(Saved data entries)
==============================
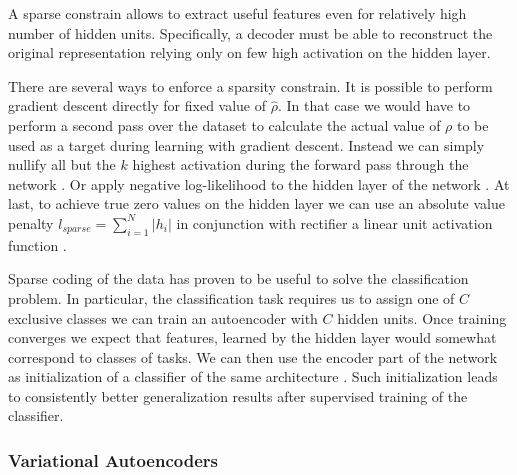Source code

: A sparse constrain allows to extract useful features even for relatively high number of hidden units. Specifically, a decoder must be able to reconstruct the original representation relying only on few high activation on the hidden layer.

There are several ways to enforce a sparsity constrain.
It is possible to perform gradient descent directly for fixed value of $\hat{\rho}$. In that case we would have to perform a second pass over the dataset to calculate the actual value of $\rho$ to be used as a target during learning with gradient descent. Instead we can simply nullify all but the $k$ highest activation during the forward pass through the network \cite{Kulkarni2015}.
Or apply negative log-likelihood to the hidden layer of the network \cite{Zhao2015}.
At last, to achieve true zero values on the hidden layer we can use an absolute value penalty $l_{sparse}=\sum_{i=1}^N |h_i|$ in conjunction with rectifier a linear unit activation function \cite{Glorot2011}.

Sparse coding of the data has proven to be useful to solve the classification problem.
In particular, the classification task requires us to assign one of $C$ exclusive classes we can train an autoencoder with $C$ hidden units. Once training converges we expect that features, learned by the hidden layer would somewhat correspond to classes of tasks. We can then use the encoder part of the network as initialization of a classifier of the same architecture \cite{Masci2011}.
Such initialization leads to consistently better generalization results after supervised training of the classifier.

\subsubsection{Variational Autoencoders}\label{ch:vae}



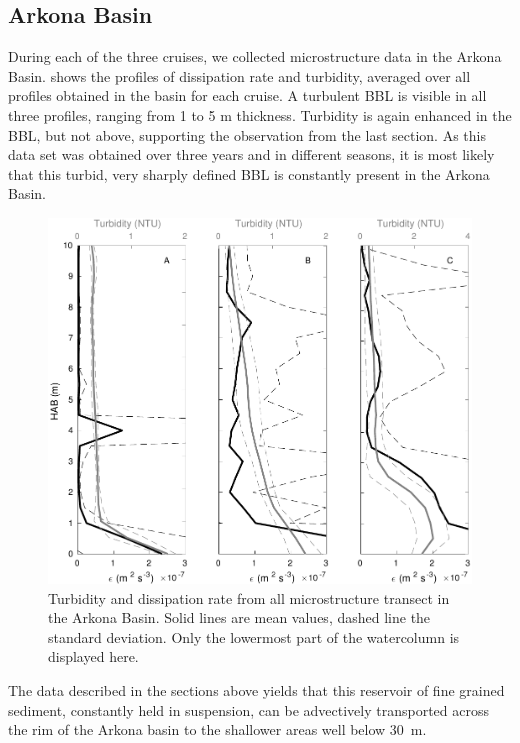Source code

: \FloatBarrier
\subsection{Arkona Basin}

 During each of the three cruises, we collected microstructure data in the 
Arkona Basin.  shows the profiles of dissipation rate and turbidity, 
averaged over all profiles obtained in the basin for each cruise. A turbulent 
BBL is visible in all three profiles, ranging from 1 to 5 m thickness. 
Turbidity is again enhanced in the BBL, but not above, supporting the 
observation from the last section. As this data set was obtained over three 
years and in different seasons, it is most likely that this turbid, very 
sharply defined BBL is constantly present in the Arkona Basin.

   \begin{figure}[ht]
\includegraphics[width=15cm]{bilder/arkona_mss.pdf}
 \caption{Turbidity and dissipation rate from all microstructure transect in 
the Arkona Basin. Solid lines are mean values, dashed line the standard 
deviation. Only the lowermost part of the watercolumn is displayed here.}
 \label{abmss}
 \end{figure}

The data described in the sections above yields that this reservoir of fine 
grained sediment, constantly held in suspension, can be advectively 
transported across the rim of the Arkona basin to the shallower areas well 
below 30~m. 

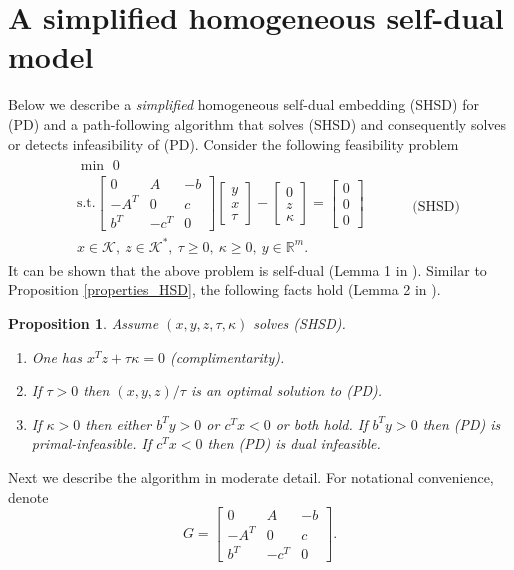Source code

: \documentclass[11pt]{article}
\theoremstyle{definition}
\theoremstyle{plain}
\newtheorem{prop}{Proposition}
\begin{document}
\section{A simplified homogeneous self-dual model}
Below we describe a \textit{simplified} homogeneous self-dual embedding (SHSD) for (PD) and a path-following algorithm that solves (SHSD) and consequently solves or detects infeasibility of (PD). Consider the following feasibility problem
\begin{align*}
\begin{split}
& \min \,\, 0 \\
& \text{s.t.} \begin{bmatrix}
0 & A & -b \\ 
-A^T & 0 & c \\
b^T & -c^T& 0 
\end{bmatrix}
\begin{bmatrix}
y \\ x \\ \tau
\end{bmatrix} - 
\begin{bmatrix}
0 \\ z \\ \kappa 
\end{bmatrix} = 
\begin{bmatrix}
0 \\ 0 \\ 0
\end{bmatrix}\\
& x \in \mathcal{K},\ z \in \mathcal{K}^*,\ \tau \geq 0,\ \kappa\geq 0,\ y \in \mathbb{R}^m.
\end{split} \quad \quad \quad \text{(SHSD)}
\end{align*}
It can be shown that the above problem is self-dual (Lemma 1 in \cite{Skarjaa_and_Ye}). Similar to Proposition \ref{properties_HSD}, the following facts hold (Lemma 2 in \cite{Skarjaa_and_Ye}).
\begin{prop}\label{properties_SHSD}
Assume $(x,y,z,\tau,\kappa)$ solves (SHSD).
\begin{enumerate}
		\item One has $x^T z + \tau\kappa = 0$ (complimentarity).
		\item If $\tau>0$ then $(x,y,z)/\tau$ is an optimal solution to (PD). 
		\item If $\kappa>0$ then either $b^Ty>0$ or $c^Tx<0$ or both hold. 
		\subitem If $b^T y>0$ then (PD) is primal-infeasible.
		\subitem If $c^T x < 0$ then (PD) is dual infeasible.
	\end{enumerate}
\end{prop}
Next we describe the algorithm in moderate detail. For notational convenience, denote 
\[G = \begin{bmatrix}
0 & A & -b \\ 
-A^T & 0 & c \\
b^T & -c^T& 0 
\end{bmatrix}.\]
\end{document}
==============================
Give the number of lines in the records that contain the string "from", and write nothing besides that number.

ANSWER TO THE EXERCISE — 3